Below are the records; copy exactly the stretch from the line containing "pinky dip: (300, 411)" through the line containing "thumb ip: (441, 376)", both ends included, and nothing else.
[Material for this task Boundary: Start]
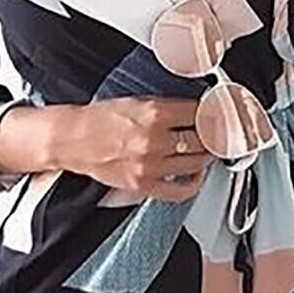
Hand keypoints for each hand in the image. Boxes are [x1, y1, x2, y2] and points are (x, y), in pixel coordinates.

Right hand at [37, 96, 214, 201]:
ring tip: (205, 150)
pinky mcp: (143, 184)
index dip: (214, 114)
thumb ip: (168, 107)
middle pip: (204, 140)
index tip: (220, 115)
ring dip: (205, 157)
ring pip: (196, 164)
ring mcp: (150, 165)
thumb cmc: (101, 119)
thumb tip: (199, 112)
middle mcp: (154, 140)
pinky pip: (179, 191)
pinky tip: (196, 175)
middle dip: (214, 136)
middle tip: (218, 134)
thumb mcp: (137, 101)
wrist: (73, 139)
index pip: (200, 114)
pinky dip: (193, 183)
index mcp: (154, 113)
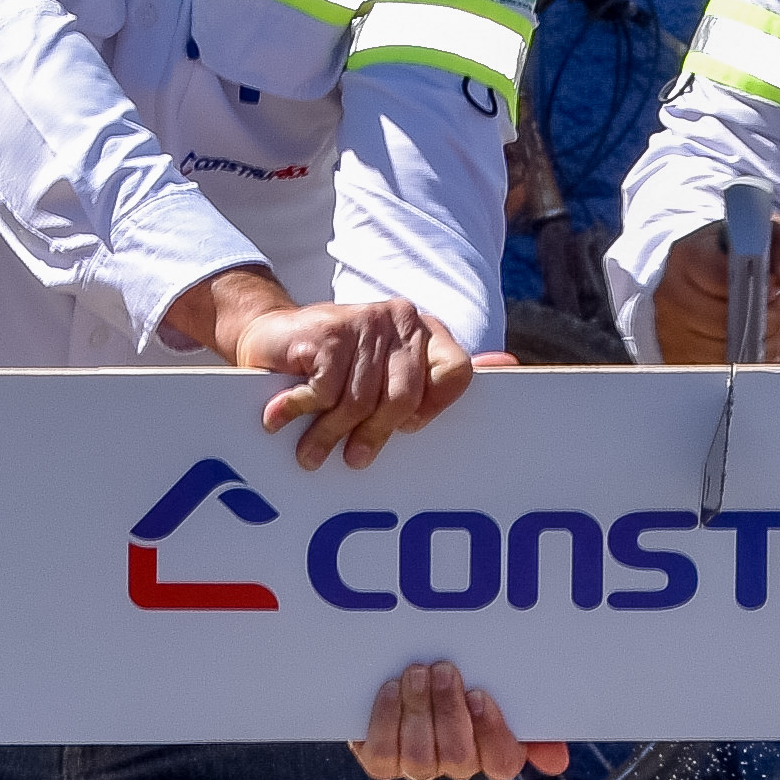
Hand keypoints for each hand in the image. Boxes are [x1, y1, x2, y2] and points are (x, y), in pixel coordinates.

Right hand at [212, 285, 475, 469]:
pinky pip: (325, 392)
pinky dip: (300, 411)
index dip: (429, 409)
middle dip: (374, 435)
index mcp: (423, 331)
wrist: (269, 337)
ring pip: (360, 401)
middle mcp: (400, 319)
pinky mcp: (328, 331)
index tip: (404, 428)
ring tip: (311, 453)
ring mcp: (364, 321)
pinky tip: (280, 417)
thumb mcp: (388, 373)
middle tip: (353, 460)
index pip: (455, 372)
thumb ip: (441, 376)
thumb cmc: (335, 367)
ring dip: (329, 434)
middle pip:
[Material for this task Boundary: End]
◆ Answer space
pinky dip: (300, 411)
index dip: (429, 409)
middle dip: (374, 435)
index mcp: (423, 331)
wrist: (269, 337)
ring pip: (360, 401)
middle mcp: (400, 319)
pinky mcp: (328, 331)
index tip: (404, 428)
ring tip: (311, 453)
ring mcp: (364, 321)
pinky tip: (280, 417)
thumb mcp: (388, 373)
middle tip: (353, 460)
index pip: (455, 372)
thumb ip: (441, 376)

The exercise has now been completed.